The US International Trade Commission said it had received a complaint from Texas-based Celanese that three Chinese companies have been exporting an artificial sweetener to America that is made through a process to which it holds a patent.
The commission voted to institute an investigation last week into the unlawful importation of the high-potency sweeteners in response to Celanese’s recently filed complaint.
Celanese manufacturers Sunett, the brand name for an artificial sweetener also known as Ace-K. In its complaint, the company argued that a process to reduce the amount of acetic acid in the product and increase its colour had been used by Suzhou Hope Technology, Anhui Jinhe Industrial and Vitasweet in China.
In the complaint it claimed that the Chinese companies had not been given authorisation to use the process. It backed up its belief that its intellectual property had been used based on the products falling within a colour range described in its patent.
Celanese alleges that Suzhou imported some 445 tons of the sweetener between October 2015 and this past October.
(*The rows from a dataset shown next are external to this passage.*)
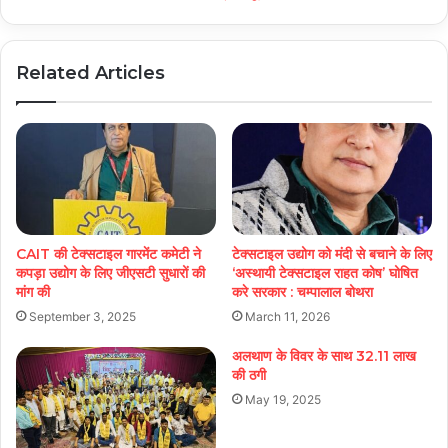
Related Articles
CAIT की टेक्सटाइल गारमेंट कमेटी ने
टेक्सटाइल उद्योग को मंदी से बचाने के लिए
कपड़ा उद्योग के लिए जीएसटी सुधारों की
‘अस्थायी टेक्सटाइल राहत कोष’ घोषित
मांग की
करे सरकार : चम्पालाल बोथरा
September 3, 2025
March 11, 2026
अलथाण के विवर के साथ 32.11 लाख
की ठगी
May 19, 2025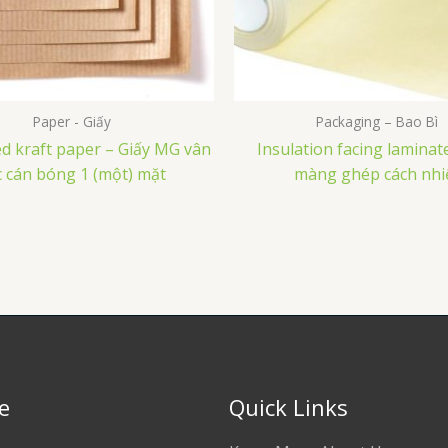
Paper - Giấy
Packaging – Bao Bì
d kraft paper – Giấy MG vân
Insulation facing laminate
c cán bóng 1 (một) mặt
màng ghép cách nhi
e
Quick Links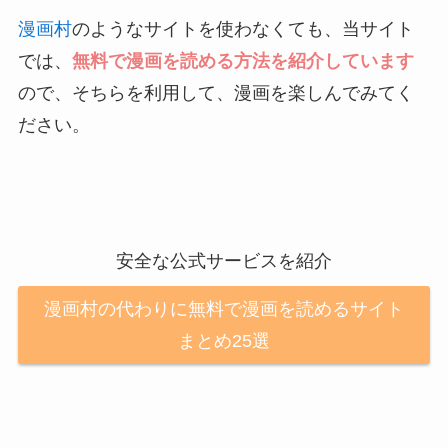
漫画村
のようなサイトを使わなくても、当サイト
では、
無料で漫画を読める方法を紹介しています
ので、そちらを利用して、漫画を楽しんでみてく
ださい。
安全な公式サービスを紹介
漫画村の代わりに無料で漫画を読めるサイト
まとめ25選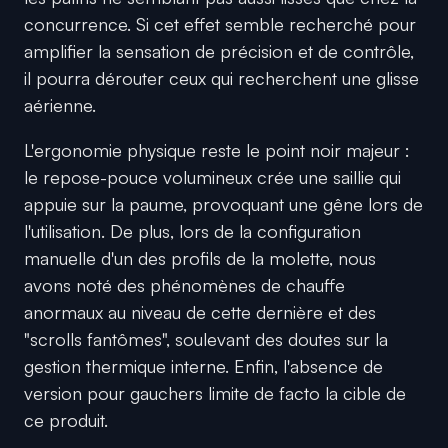
concurrence. Si cet effet semble recherché pour
amplifier la sensation de précision et de contrôle,
il pourra dérouter ceux qui recherchent une glisse
aérienne.
L'ergonomie physique reste le point noir majeur :
le repose-pouce volumineux crée une saillie qui
appuie sur la paume, provoquant une gêne lors de
l'utilisation. De plus, lors de la configuration
manuelle d'un des profils de la molette, nous
avons noté des phénomènes de chauffe
anormaux au niveau de cette dernière et des
"scrolls fantômes", soulevant des doutes sur la
gestion thermique interne. Enfin, l'absence de
version pour gauchers limite de facto la cible de
ce produit.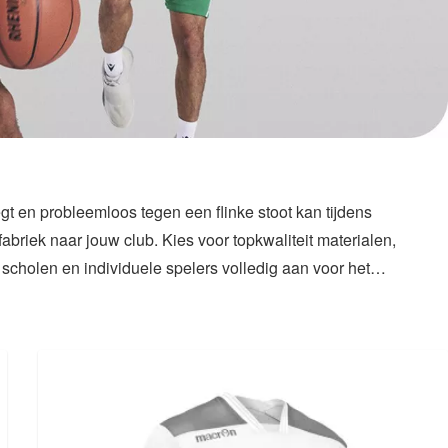
t en probleemloos tegen een flinke stoot kan tijdens
briek naar jouw club. Kies voor topkwaliteit materialen,
, scholen en individuele spelers volledig aan voor het
bal kleding wilt laten maken, wij bieden altijd de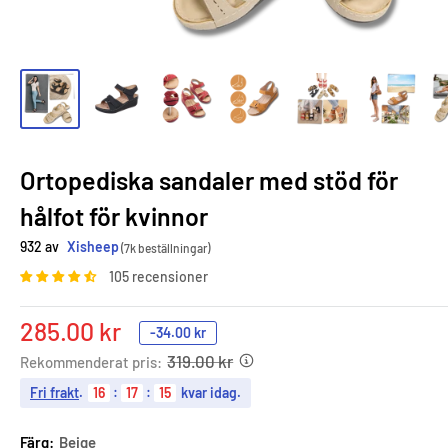
Ortopediska sandaler med stöd för
hålfot för kvinnor
932 av
Xisheep
(7k beställningar)
105 recensioner
Sale
285.00 kr
-
34.00 kr
price
319.00 kr
Rekommenderat pris:
Fri frakt
.
16
:
17
:
14
kvar idag.
Färg:
Beige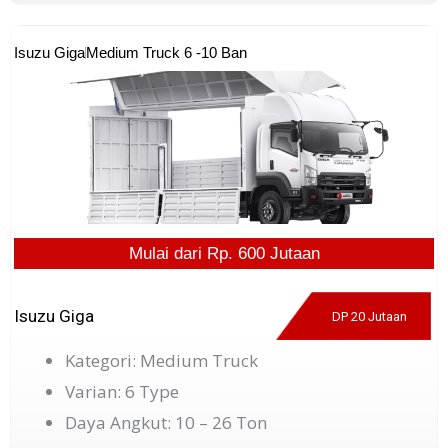
Isuzu Giga
Medium Truck 6 -10 Ban
Mulai dari Rp. 600 Jutaan
Isuzu Giga
DP 20 Jutaan
Kategori: Medium Truck
Varian: 6 Type
Daya Angkut: 10 – 26 Ton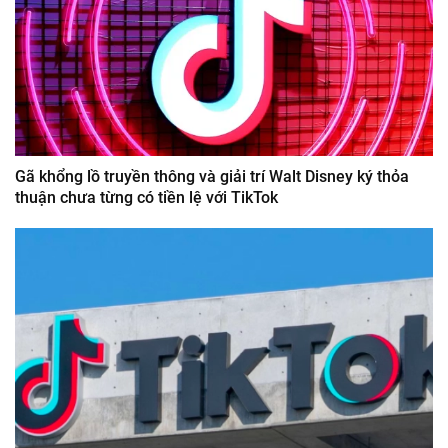
Gã khổng lồ truyền thông và giải trí Walt Disney ký thỏa
thuận chưa từng có tiền lệ với TikTok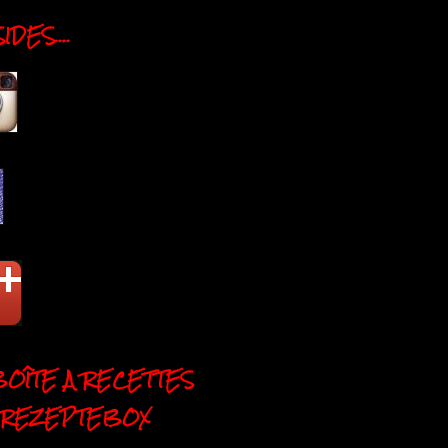
DES....
BOÎTE A RECETTES
 REZEPTEBOX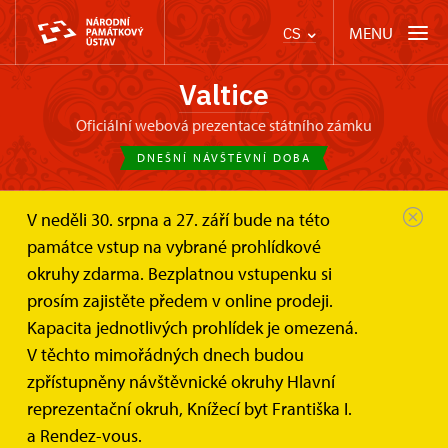
MENU
CS
Valtice
oficiální webová prezentace státního zámku
DNEŠNÍ NÁVŠTĚVNÍ DOBA
V neděli 30. srpna a 27. září bude na této
Zámek Valtice
Informace pro návštěvníky
památce vstup na vybrané prohlídkové
Prohlídkové okruhy
Hlavní reprezentační okruh...
okruhy zdarma. Bezplatnou vstupenku si
prosím zajistěte předem v online prodeji.
Hlavní reprezentační okruh
Kapacita jednotlivých prohlídek je omezená.
(základní okruh)
V těchto mimořádných dnech budou
zpřístupněny návštěvnické okruhy Hlavní
reprezentační okruh, Knížecí byt Františka I.
Průvodce Vás za padesát pět minut provede více než
a Rendez-vous.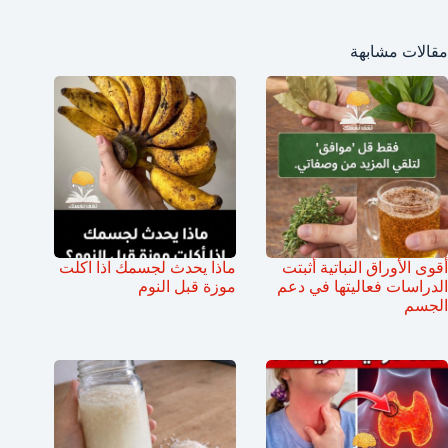
مقالات مشابهة
أقوى الأوراق النباتية أثبتت
ماذا يحدث لجسمك اذا اكلت
الدراسات فعاليتها في دعم
موزة قبل النوم
الجسم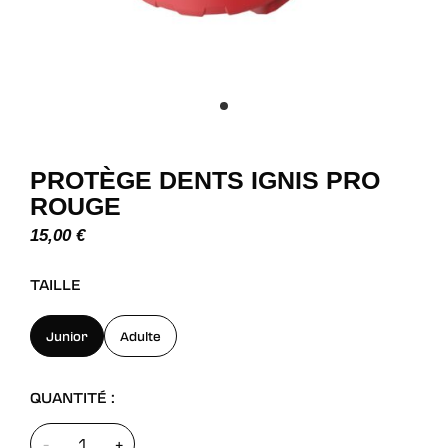
PROTÈGE DENTS IGNIS PRO
ROUGE
15,00
€
TAILLE
Junior
Adulte
QUANTITÉ :
-
+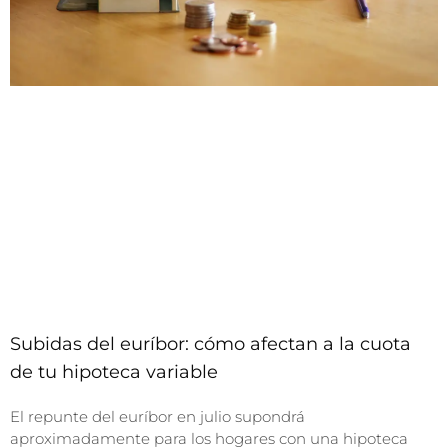
Subidas del euríbor: cómo afectan a la cuota
de tu hipoteca variable
El repunte del euríbor en julio supondrá
aproximadamente para los hogares con una hipoteca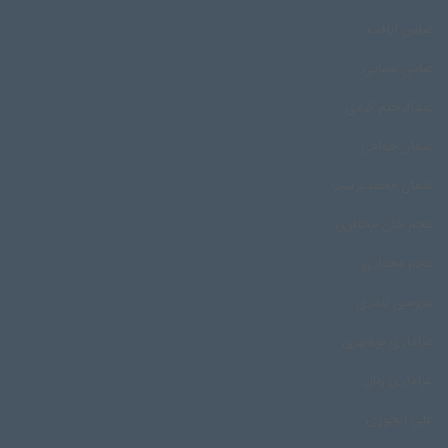
عباس ابافت
عباس سمایی
عبدالرحیم کرمی
عثمان خوافی
عثمان محمدپرست
عجم خان مختاری
عجم مختاری
عروسی بندری
عزاداری بوشهری
عزاداری زنان
علی آبچوری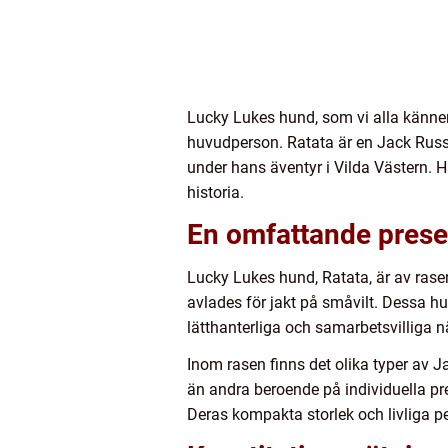
Lucky Lukes hund, som vi alla känner 
huvudperson. Ratata är en Jack Russel
under hans äventyr i Vilda Västern. H
historia.
En omfattande prese
Lucky Lukes hund, Ratata, är av rase
avlades för jakt på småvilt. Dessa hun
lätthanterliga och samarbetsvilliga n
Inom rasen finns det olika typer av Ja
än andra beroende på individuella pref
Deras kompakta storlek och livliga pe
It also claims that Anhui imported approximately 854 tons and Vitasweet 191 tons.
The suit noted all three companies were found to have dumped Ace-K in the European Union in 2014 and are currently subject to EU antidumping duties.
The complaint calls for a permanent general exclusion order against all three companies, arguing that a lesser measure would be too difficult to enforce. This is because Ace-K has no visually distinctive characteristics, preventing even chemical analysis from conclusively establishing the origin of a given batch.
Celanese claims that the Chinese companies have a number of distribution channels and has “become aware of indications” that one or more of the companies are attempting to dodge the EU duties.
In a statement, the company highlighted the investments its had made in research, manufacturing and quality improvement.
“The company intends to protect these investments to supply customers with quality engineered products, and intends to vigorously defend its patented technology against unlawful importation and uses in the United States,” the statement added.